Sheri was a bookseller here for over three years until love won her away from us (and we are thrilled for her!) She now lives in Cincinnati, where she is still very active in reading, writing and editing.
A security guard at a newspaper where I used to work once said that these days people had so many books and all you really needed was one. I didn’t disagree with him then, but in my mind I was already forming an argument. A life with just one book is like a monoculture. Field upon field of ripening wheat with nothing else on the horizon. To understand anything of complexity I need lots of information from many different perspectives. Reading many books about a subject provides a depth of understanding that shows how much everything is connected. My subject: the environment. I am obsessed with it and keep trying to understand why we are not protecting what is essentially our home and what we can do about it. Three books I’ve read recently gave me some answers and also introduced even more questions.
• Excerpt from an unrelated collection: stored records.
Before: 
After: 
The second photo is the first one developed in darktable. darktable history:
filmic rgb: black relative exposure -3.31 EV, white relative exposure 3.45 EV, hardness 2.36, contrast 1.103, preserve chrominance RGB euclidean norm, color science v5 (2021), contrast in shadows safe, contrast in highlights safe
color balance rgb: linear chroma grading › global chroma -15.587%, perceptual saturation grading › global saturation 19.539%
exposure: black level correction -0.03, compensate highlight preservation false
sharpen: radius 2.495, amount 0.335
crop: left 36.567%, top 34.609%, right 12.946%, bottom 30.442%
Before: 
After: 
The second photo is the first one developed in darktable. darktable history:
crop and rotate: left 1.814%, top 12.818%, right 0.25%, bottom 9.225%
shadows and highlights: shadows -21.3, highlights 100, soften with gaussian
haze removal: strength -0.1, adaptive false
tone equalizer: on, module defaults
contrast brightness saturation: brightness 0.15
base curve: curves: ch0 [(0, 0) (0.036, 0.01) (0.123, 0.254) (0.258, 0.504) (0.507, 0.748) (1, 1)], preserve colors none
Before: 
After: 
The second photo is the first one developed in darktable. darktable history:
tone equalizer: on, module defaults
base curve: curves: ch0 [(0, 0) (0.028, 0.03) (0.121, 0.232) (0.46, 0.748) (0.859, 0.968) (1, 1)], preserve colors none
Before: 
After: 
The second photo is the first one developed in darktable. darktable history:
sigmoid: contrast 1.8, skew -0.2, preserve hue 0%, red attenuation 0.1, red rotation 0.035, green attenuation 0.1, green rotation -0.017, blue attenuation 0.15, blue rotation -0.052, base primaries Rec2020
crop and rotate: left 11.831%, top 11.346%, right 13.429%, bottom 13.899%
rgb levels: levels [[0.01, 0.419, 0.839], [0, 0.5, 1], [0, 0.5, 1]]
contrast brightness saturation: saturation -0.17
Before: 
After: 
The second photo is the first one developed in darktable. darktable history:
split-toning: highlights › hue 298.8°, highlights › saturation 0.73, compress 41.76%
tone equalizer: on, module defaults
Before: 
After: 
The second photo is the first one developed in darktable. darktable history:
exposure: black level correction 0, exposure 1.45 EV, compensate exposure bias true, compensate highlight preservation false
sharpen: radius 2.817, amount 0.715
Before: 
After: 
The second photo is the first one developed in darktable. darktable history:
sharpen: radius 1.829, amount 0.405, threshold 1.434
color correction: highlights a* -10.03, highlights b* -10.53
Anthill, a novel by E.O. Wilson is the second book I’ve read that helped me understand that religious beliefs would prevent people from caring about the environment. The first was Brenda Peterson’s I Want to Be Left Behind. It is amazing to me that a book can tell people that we as humans are supposed to dominate the earth and every creature in it, but there are those who believe just that. This novel is also the first book about saving the environment that I’ve read where the main character works within the system, instead of trying to break it down or change it. It is also an amazing chronology of the lives of ants.
The second book was recommended to me by Jonica. Crow Planet Essential Wisdom from the Urban Wilderness by Lyanda Lynn Haupt brings humans into the frame of nature, instead of insisting that nature is out there, somewhere we don’t live. Her daily study of crows, why they proliferate around humans, and observations of their intimate lives, brings nature home into the very paths that we walk every day. She encourages us all to become naturalists, to notice the ordinary until it becomes extraordinary, and to cherish it. She also mentions that we don’t seem to know how to live with animals within our daily routines and recommends several other books, like Living with Wildlife in the Pacific Northwest by Russell Link. The way we take out the garbage, the question of whether it’s wise to feed wild animals, among other things, can affect the lives of the other animals living amongst us.
The third book, The Philosopher and the Wolf by Mark Rowlands, I saw in one of Robert’s catalogs and asked him to get it for me. I’ve always been fascinated by wolves and have read many books about them. This one captured me with comparisons between the nature of simians and lupines. Rowlands presents evidence of the cunning and violence of apes juxtaposed with the fierce honesty of wolves. Living with his wolf, Brenin, Rowlands delves into this perspective further and begins to question whether humanity would be more humane, if we just had a bit more of the wolf in us.